TASK TO COMPLETE: Read the records and gather each line that includes "forum".

#### RECORD EXCERPTS ####

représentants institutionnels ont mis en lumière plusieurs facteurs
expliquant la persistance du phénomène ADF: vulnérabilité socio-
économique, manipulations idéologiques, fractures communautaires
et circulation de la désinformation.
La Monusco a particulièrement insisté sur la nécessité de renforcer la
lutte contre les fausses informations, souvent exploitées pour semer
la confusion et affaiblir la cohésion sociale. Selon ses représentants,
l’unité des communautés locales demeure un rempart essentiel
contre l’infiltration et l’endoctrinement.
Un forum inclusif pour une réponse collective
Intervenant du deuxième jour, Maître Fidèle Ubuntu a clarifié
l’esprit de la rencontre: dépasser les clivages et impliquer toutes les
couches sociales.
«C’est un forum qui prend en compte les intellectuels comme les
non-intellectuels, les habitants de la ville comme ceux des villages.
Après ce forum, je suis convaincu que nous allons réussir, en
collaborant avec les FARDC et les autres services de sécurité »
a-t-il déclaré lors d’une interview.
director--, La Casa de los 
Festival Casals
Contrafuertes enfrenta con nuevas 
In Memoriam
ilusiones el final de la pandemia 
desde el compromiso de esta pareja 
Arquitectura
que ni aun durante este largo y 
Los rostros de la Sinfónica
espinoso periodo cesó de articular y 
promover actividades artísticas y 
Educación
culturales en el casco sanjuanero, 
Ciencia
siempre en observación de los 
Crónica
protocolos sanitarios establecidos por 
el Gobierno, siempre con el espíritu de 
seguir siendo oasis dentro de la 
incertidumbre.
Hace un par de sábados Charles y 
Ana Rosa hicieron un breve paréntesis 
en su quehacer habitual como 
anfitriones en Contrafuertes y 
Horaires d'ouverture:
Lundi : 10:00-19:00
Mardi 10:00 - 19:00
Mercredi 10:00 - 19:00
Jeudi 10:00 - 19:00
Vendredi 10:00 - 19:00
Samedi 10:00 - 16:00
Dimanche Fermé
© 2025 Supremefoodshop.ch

####

SOLUTION TO THIS EXERCISE:
Un forum inclusif pour une réponse collective
«C’est un forum qui prend en compte les intellectuels comme les
Après ce forum, je suis convaincu que nous allons réussir, en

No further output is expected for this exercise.